Understanding Data Encoding Techniques in Machine Learning: One-Hot Encoding vs. Label Encoding
In machine learning, handling categorical data is a common challenge. Two popular techniques for encoding categorical variables are One-Hot Encoding and Label Encoding. In this post, we’ll explore the differences between these two methods, and we’ll use sample data to illustrate their use in Python.
Sample Data: Let’s consider a sample dataset with a categorical variable, “Color,” which represents different colors of cars.
import pandas as pd
data = {
‘Car’: [‘Honda’, ‘Toyota’, ‘Ford’, ‘BMW’, ‘Nissan’],
‘Color’: [‘Red’, ‘Blue’, ‘Green’, ‘Red’, ‘Black’]
}
df = pd.DataFrame(data)
Label Encoding:
Label Encoding is a method to convert categorical values into numerical labels. Each category is assigned an integer value, typically starting from 0.
In Python, you can use the LabelEncoder
from the scikit-learn library:
from sklearn.preprocessing import LabelEncoder
label_encoder = LabelEncoder()
df[‘Color_LabelEncoded’] = label_encoder.fit_transform(df[‘Color’])
The resulting DataFrame will look like this:
Car Color Color_LabelEncoded
0 Honda Red 2
1 Toyota Blue 0
2 Ford Green 1
3 BMW Red 2
4 Nissan Black 3
One-Hot Encoding:
One-Hot Encoding, on the other hand, creates binary columns for each category, representing the presence or absence of that category with 1's and 0's.
You can use the pd.get_dummies()
function in Pandas for one-hot encoding:
df_encoded = pd.get_dummies(df, columns=[‘Color’], prefix=[‘Color’])
The resulting DataFrame will look like this:
Car Color_Black Color_Blue Color_Green Color_Red
0 Honda 0 0 0 1
1 Toyota 0 1 0 0
2 Ford 0 0 1 0
3 BMW 0 0 0 1
4 Nissan 1 0 0 0
Key Differences:
- Data Representation:
- Label Encoding assigns a single integer to each category.
- One-Hot Encoding creates binary columns for each category.
2. Magnitude of Values:
- Label Encoding introduces ordinality, which can lead to misinterpretation.

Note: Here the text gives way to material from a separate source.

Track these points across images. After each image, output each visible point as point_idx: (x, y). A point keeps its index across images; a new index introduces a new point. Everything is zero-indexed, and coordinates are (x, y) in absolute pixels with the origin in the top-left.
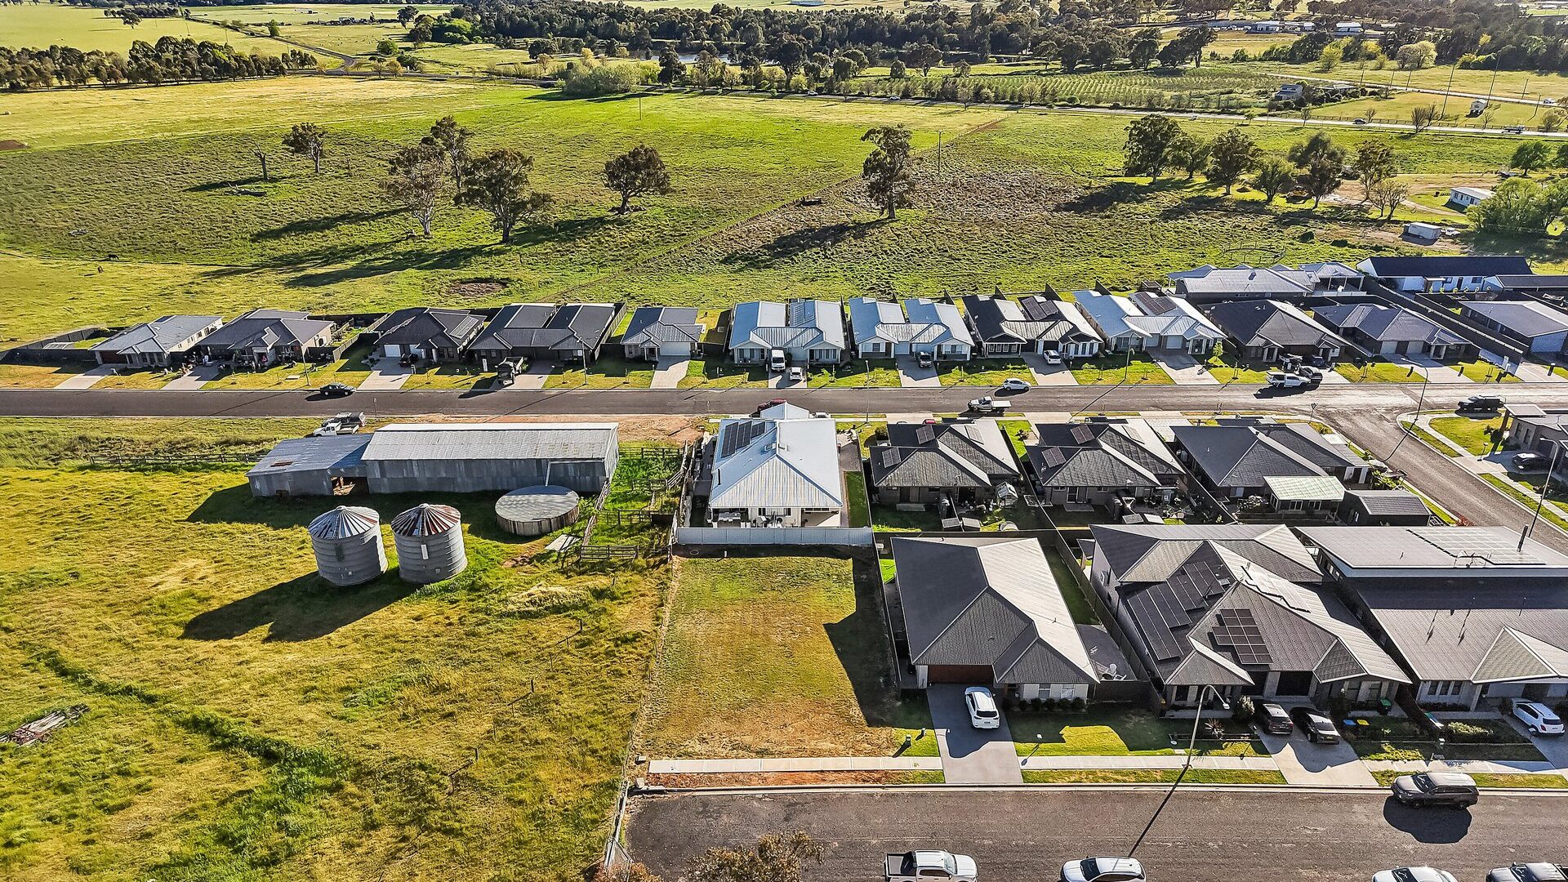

- One-Hot Encoding treats each category equally.
3. Impact on Algorithms:
- Label Encoding may work better with some algorithms but can lead to unintended ordinal relationships.
- One-Hot Encoding is safer and doesn’t introduce relationships between categories.
4. Dimensionality:
- Label Encoding reduces dimensionality.
- One-Hot Encoding increases dimensionality, which can be a concern with large categorical variables.